The Danish impressionistic artist Camille Pissarro lived most of his adult life in France. During his long tenure as a painter, Pissarro gleaned much from Corot, Courbet and Jean-François Millet, forerunners of the Impressionist school. Many other artists worked under his tutelage, Gauguin, Cezanne, and Seurat among them. Eventually, Pissarro came to be regarded as the father of French Impressionism, the only artist to exhibit his work in all seven Impressionistic salons over the last quarter of the 19th century.

More than a mere painter, Pissarro was an anarchist, whose radically egalitarian views found their way into his work. For his subjects Pissarro chose rural peasants, depicting them at work in the fields, as domestic servants, as buyers and sellers in the market place.

In the 1880s, Pissarro assembled a portfolio of 30 pen and ink sketches rendering the horrors of urban capitalism entitled “Turpitudes Sociales” (“Social Disgraces”). He used his art to draw public attention to the injustices inherent in what he saw as an unethical and immoral social order of his day.

Throughout his life Pissarro envisioned a kinder, gentler society, one where people have what they need in order to live a good life — and no more.
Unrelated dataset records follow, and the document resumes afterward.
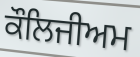
ਕੌਲਿਜੀਅਮ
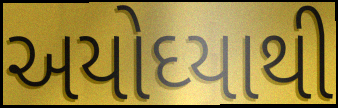
અયોઘ્યાથી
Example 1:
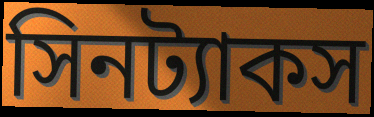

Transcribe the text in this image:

সিনট্যাকস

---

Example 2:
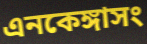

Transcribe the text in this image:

এনকেঙ্গাসং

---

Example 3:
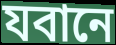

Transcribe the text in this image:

যবানে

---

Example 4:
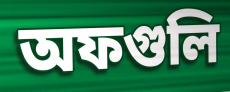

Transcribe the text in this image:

অফগুলি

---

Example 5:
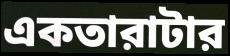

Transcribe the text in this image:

একতারাটার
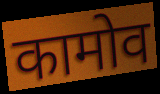
कामोव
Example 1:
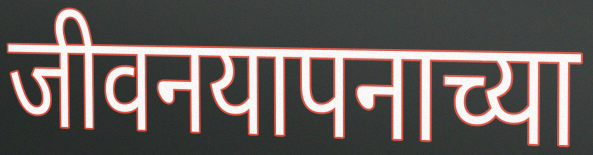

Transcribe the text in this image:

जीवनयापनाच्या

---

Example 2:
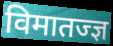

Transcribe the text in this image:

विमातज्ज्ञ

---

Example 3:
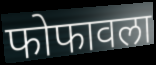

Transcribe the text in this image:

फोफावला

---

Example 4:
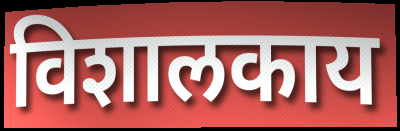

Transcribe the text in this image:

विशालकाय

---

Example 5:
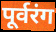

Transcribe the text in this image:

पूर्वरंग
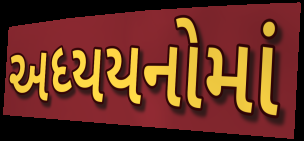
અધ્યયનોમાં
He put his ethics into practice, opening his home to all visitors, including young hungry artists.

One could not wander through the recent Clark Institute’s Pissarro’s People exhibit without admiring the canvases depicting bucolic scenes peopled with peasants engaged in work and talk. Pissarro’s vision becomes contagious to a visitor immersed in such beauty and grace.

While standing in front of one of his portraits, I — as a practitioner of another form of art, the art of medicine — could not help but think that we clinicians are called to view those patients entrusted to our care as equals in the sense of their humanity, their needs and wants.

Osler summed it up when he wrote: “Dealing as we do with poor suffering humanity, we see the man unmasked, exposed to all the frailties and weaknesses, and you have to keep your heart soft and tender lest you have too great a contempt for your fellow creatures.”

I have learned much from looking at the world through Pissarro’s eyes. Collectively, his canvasses could be considered windows through which one glimpses the art of impressionistic medicine.